Rosie the Riveter-redux was the starting point for Karl Lagerfeld’s latest collection for Chanel. Modern-day activists championing feminism, equality, and free speech lined Chanel Boulevard, the spot-on recreation of a typical Parisian apartment-lined block built in the Grand Palais as the show’s backdrop. The ladies march in solidarilty and held signs that read: “Tweed We Need,” “Make Fashion, Not War,” “Ladies First,” “Be Your Own Stylist,” and “Votez pour Vous!”

Taking it to the streets is an age-old Parisian tradition. Considering recent marches for climate control, and racial and social equality in the states, and the political upheaval in Hong Kong, the spectacle—if not the shoes, bags, and clothes—seemed particularly timely.

“Of course Karl makes extraordinary clothes,” explained Academy Award-winning filmmaker Baz Luhrmann, “but he also has a great ability to capture what’s in the air and bring fashion and topical notions together.”

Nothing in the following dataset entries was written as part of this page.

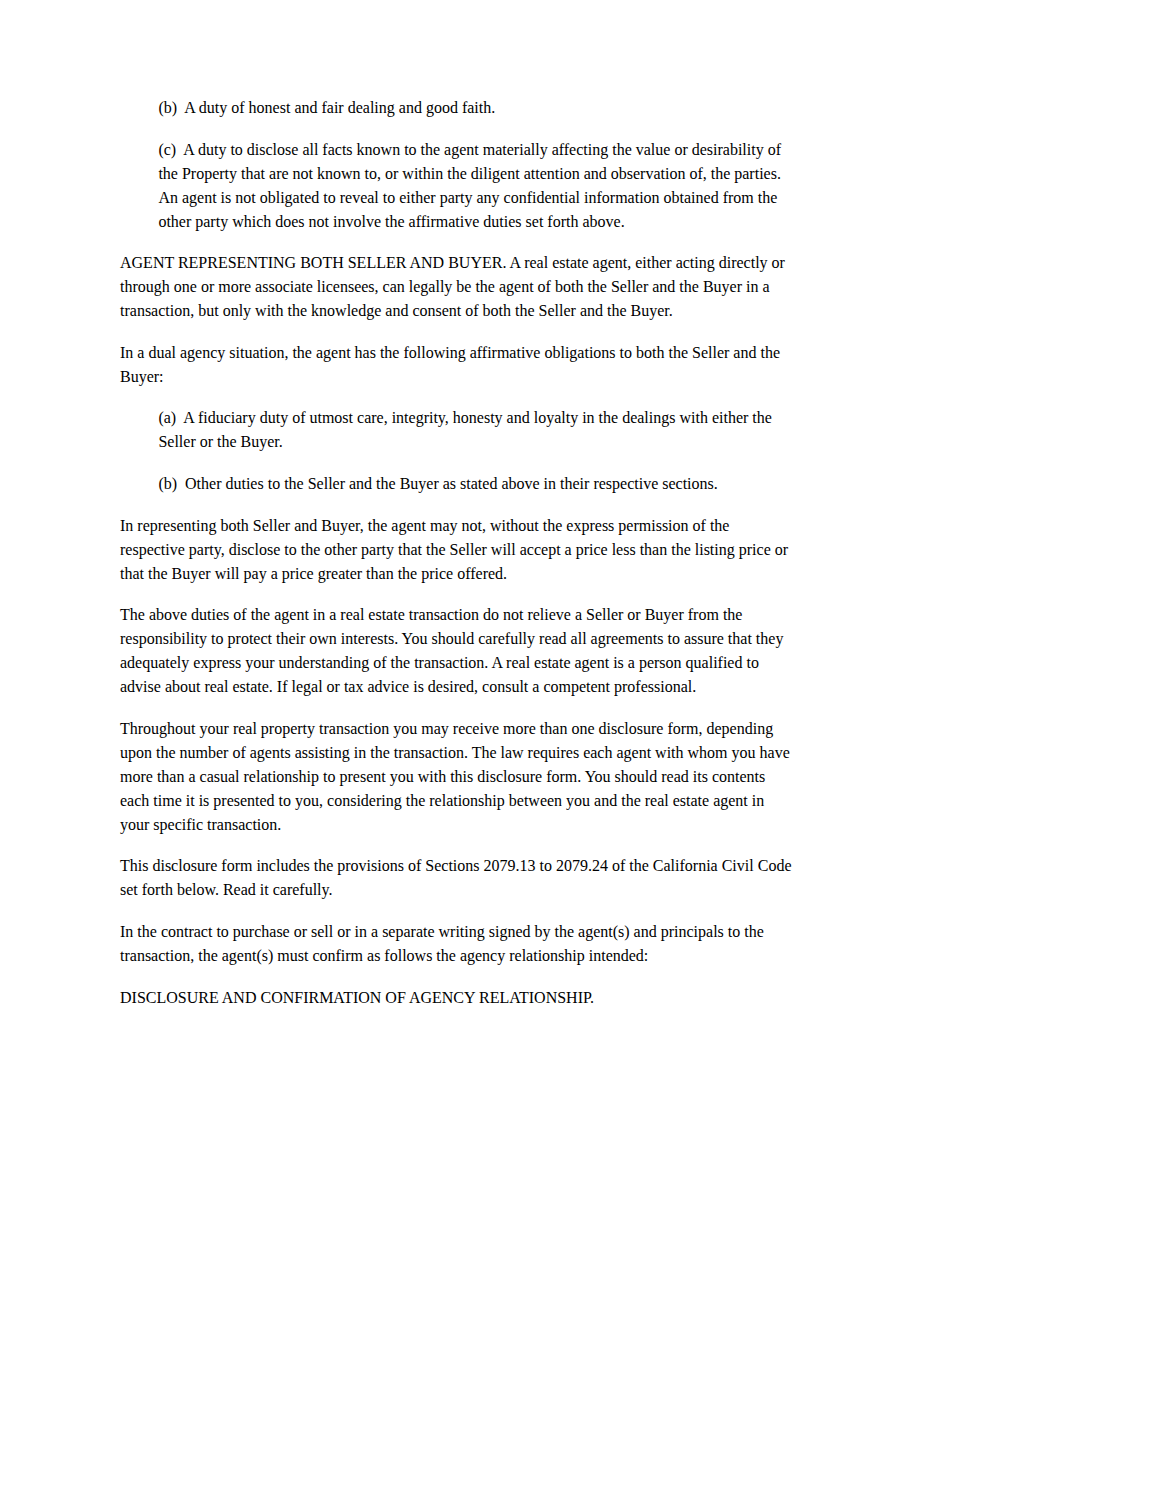(b) A duty of honest and fair dealing and good faith.
(c) A duty to disclose all facts known to the agent materially affecting the value or desirability of the Property that are not known to, or within the diligent attention and observation of, the parties. An agent is not obligated to reveal to either party any confidential information obtained from the other party which does not involve the affirmative duties set forth above.
AGENT REPRESENTING BOTH SELLER AND BUYER. A real estate agent, either acting directly or through one or more associate licensees, can legally be the agent of both the Seller and the Buyer in a transaction, but only with the knowledge and consent of both the Seller and the Buyer.
In a dual agency situation, the agent has the following affirmative obligations to both the Seller and the Buyer:
(a) A fiduciary duty of utmost care, integrity, honesty and loyalty in the dealings with either the Seller or the Buyer.
(b) Other duties to the Seller and the Buyer as stated above in their respective sections.
In representing both Seller and Buyer, the agent may not, without the express permission of the respective party, disclose to the other party that the Seller will accept a price less than the listing price or that the Buyer will pay a price greater than the price offered.
The above duties of the agent in a real estate transaction do not relieve a Seller or Buyer from the responsibility to protect their own interests. You should carefully read all agreements to assure that they adequately express your understanding of the transaction. A real estate agent is a person qualified to advise about real estate. If legal or tax advice is desired, consult a competent professional.
Throughout your real property transaction you may receive more than one disclosure form, depending upon the number of agents assisting in the transaction. The law requires each agent with whom you have more than a casual relationship to present you with this disclosure form. You should read its contents each time it is presented to you, considering the relationship between you and the real estate agent in your specific transaction.
This disclosure form includes the provisions of Sections 2079.13 to 2079.24 of the California Civil Code set forth below. Read it carefully.
In the contract to purchase or sell or in a separate writing signed by the agent(s) and principals to the transaction, the agent(s) must confirm as follows the agency relationship intended:
DISCLOSURE AND CONFIRMATION OF AGENCY RELATIONSHIP.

And notions he presented. The show celebrated various groups of women: Some activists wore rainbow tweed pantsuits and painterly watercolor printed skirts (a standout included a ribbon-woven tweed bolero worn by Malaika Firth); there were new sweater girls in micro-mini striped knits (including Gisele Bündchen, the newest face of Chanel No. 5.); and classic Chanel girls in accordion-pleated minidresses (Kendall Jenner and Grace Mahary). Billowing 19th-century fischu and bishop collars in white work embroidery covered lacquered pinstriped suits with wide legs and deep cuffs; and all looks were worn with the new spectator shoe in black-and-white or metallic gold leather, or signature flat, cap-toe boots in coordinating fabrications.

For her part, Chanel ambassador Elisa Sednaoui exclaimed, “I can’t wait to wear it all, but more importantly, I love that Karl is at once of his time and ahead of the curve” commenting on the designer’s use of fashion as a catalyst to spark conversation about such hot-button issues. “Let’s empower ourselves,” she continued. “I’m so lucky to be a part of a generation where women before us fought for equal rights, and now we have to do the same for women around the world.”

To borrow from Emma Watson’s recent UN speech on feminism and equality, Sedenaoui chimed in, “I love being a woman, and I love standing next to strong men who can allow themselves to be vulnerable.” For all the collection’s novelty, spectacle, comedy, and tragedy, and whatever criticisms might arise from the appropriation of such current events, Luhrmann continued, “Karl’s a grand opera director, always a great show!”